Cet article, résultat d'une étude confiée à EME par l'Ademe, est consacré à l'étude des boues d'épuration et les voies de traitement. Le volume des boues croit avec l'efficacité de notre assainissement. D?ici à 2005, si le taux de dépollution des six bassins atteint 80 %, il devrait augmenter de 54 %. Dans ce contexte, le devenir des boues devient un sujet de préoccupation grandissant. Après avoir passé en revue leurs caractéristiques principales nous examinerons dans cet article les filières thermiques et leurs aspects socio-économiques, les filières de valorisation matière avant d'aborder la problématique des réductions à la source.

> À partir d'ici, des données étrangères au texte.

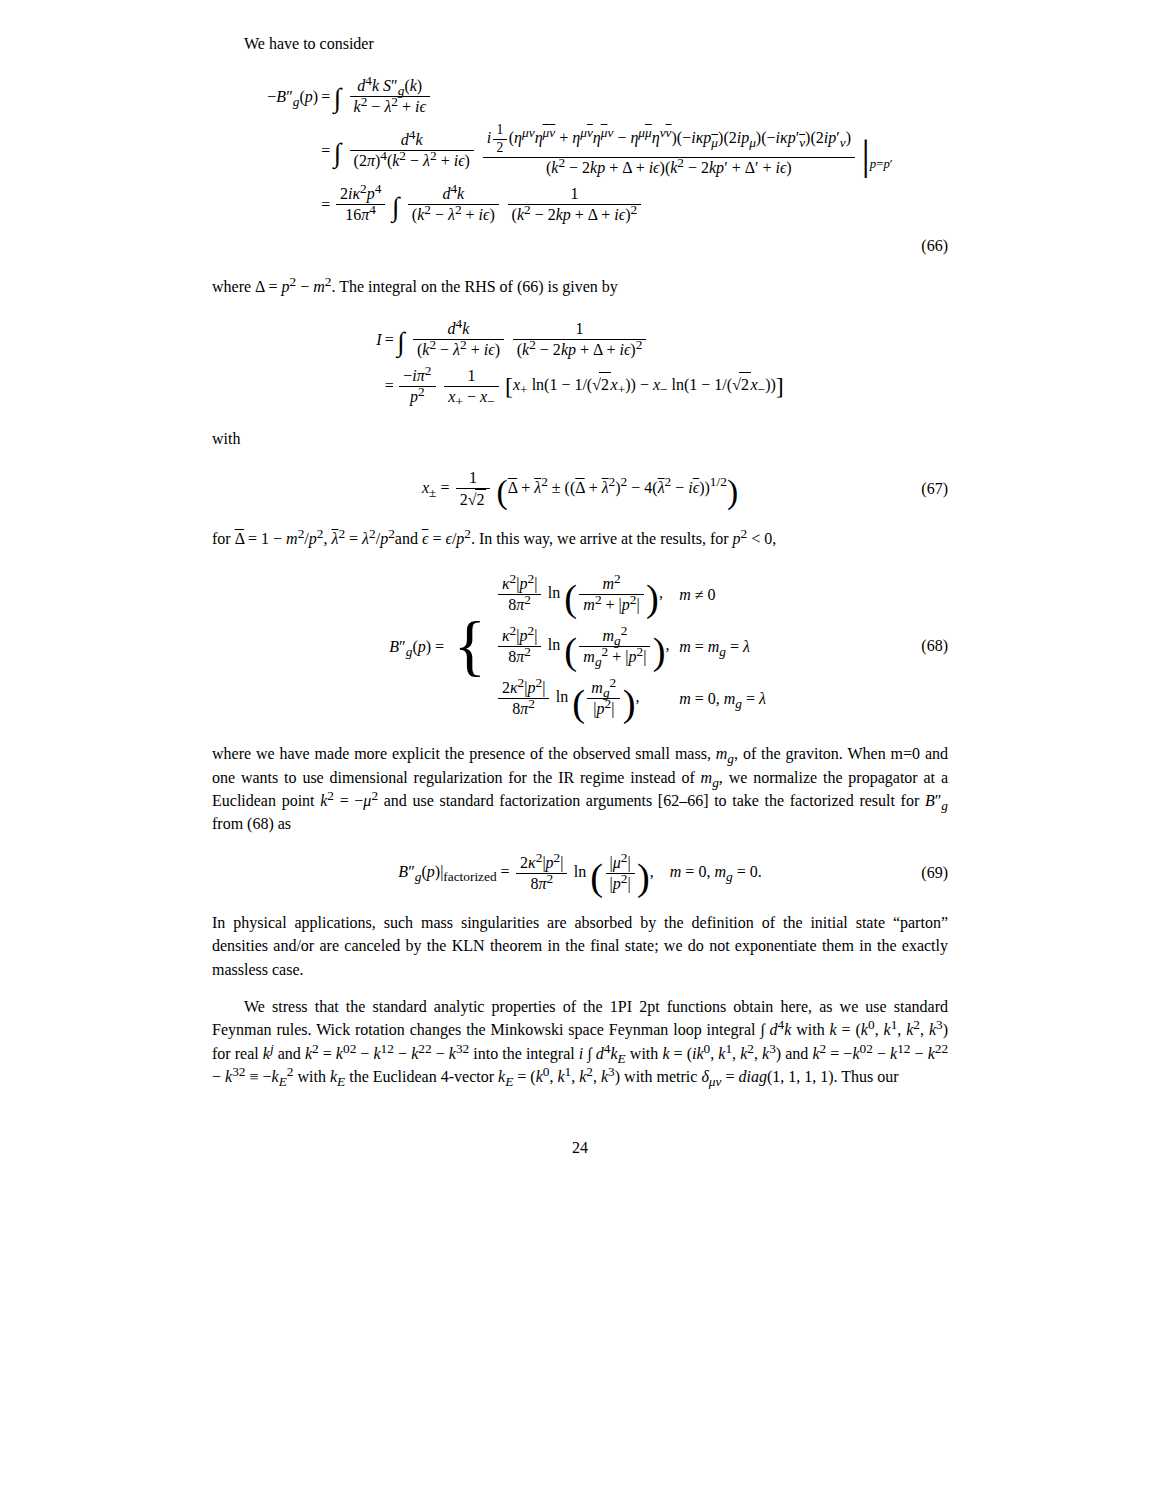We have to consider
| − B ″ g ( p ) | = | ∫ d 4 k S ″ g ( k ) k 2 − λ 2 + iϵ |
| | = | ∫ d 4 k (2 π ) 4 ( k 2 − λ 2 + iϵ ) i 1 2 ( η μν η μ ν + η μ ν η μ ν − η μ μ η ν ν )(− iκp μ )(2 ip μ )(− iκp ′ ν )(2 ip ′ ν ) ( k 2 − 2 kp + Δ + iϵ )( k 2 − 2 kp ′ + Δ′ + iϵ ) / p = p ′ |
| | = | 2 iκ 2 p 4 16 π 4 ∫ d 4 k ( k 2 − λ 2 + iϵ ) 1 ( k 2 − 2 kp + Δ + iϵ ) 2 |
(66)
where Δ = p2 − m2. The integral on the RHS of (66) is given by
| I | = | ∫ d 4 k ( k 2 − λ 2 + iϵ ) 1 ( k 2 − 2 kp + Δ + iϵ ) 2 |
| | = | − iπ 2 p 2 1 x + − x − [ x + ln(1 − 1/( √ 2 x + )) − x − ln(1 − 1/( √ 2 x − )) ] |
with
x± = 12√2 (Δ + λ2 ± ((Δ + λ2)2 − 4(λ2 − iϵ))1/2)
(67)
for Δ = 1 − m2/p2, λ2 = λ2/p2and ϵ = ϵ/p2. In this way, we arrive at the results, for p2 < 0,
B″g(p) = {
| κ 2 / p 2 / 8 π 2 ln ( m 2 m 2 + / p 2 / ) , | m ≠ 0 |
| κ 2 / p 2 / 8 π 2 ln ( m g 2 m g 2 + / p 2 / ) , | m = m g = λ |
| 2 κ 2 / p 2 / 8 π 2 ln ( m g 2 / p 2 / ) , | m = 0, m g = λ |
(68)
where we have made more explicit the presence of the observed small mass, mg, of the graviton. When m=0 and one wants to use dimensional regularization for the IR regime instead of mg, we normalize the propagator at a Euclidean point k2 = −μ2 and use standard factorization arguments [62–66] to take the factorized result for B″g from (68) as
B″g(p)|factorized = 2κ2|p2|8π2 ln (|μ2||p2|), m = 0, mg = 0.
(69)
In physical applications, such mass singularities are absorbed by the definition of the initial state “parton” densities and/or are canceled by the KLN theorem in the final state; we do not exponentiate them in the exactly massless case.
We stress that the standard analytic properties of the 1PI 2pt functions obtain here, as we use standard Feynman rules. Wick rotation changes the Minkowski space Feynman loop integral ∫ d4k with k = (k0, k1, k2, k3) for real kj and k2 = k02 − k12 − k22 − k32 into the integral i ∫ d4kE with k = (ik0, k1, k2, k3) and k2 = −k02 − k12 − k22 − k32 ≡ −kE2 with kE the Euclidean 4-vector kE = (k0, k1, k2, k3) with metric δμν = diag(1, 1, 1, 1). Thus our
24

Le volume des boues croit avec l’efficacité de notre assainissement. D’ici à 2005, si le taux de dépollution des six bassins atteint 80 %, il devrait augmenter de 54 %. Dans ce contexte, le devenir des boues devient un sujet de préoccupation grandissant. Après avoir passé en revue leurs caractéristiques principales, nous examinerons dans cet article les filières thermiques et leurs aspects socio-économiques, les filières de valorisation matière avant d’aborder la problématique des réductions à la source.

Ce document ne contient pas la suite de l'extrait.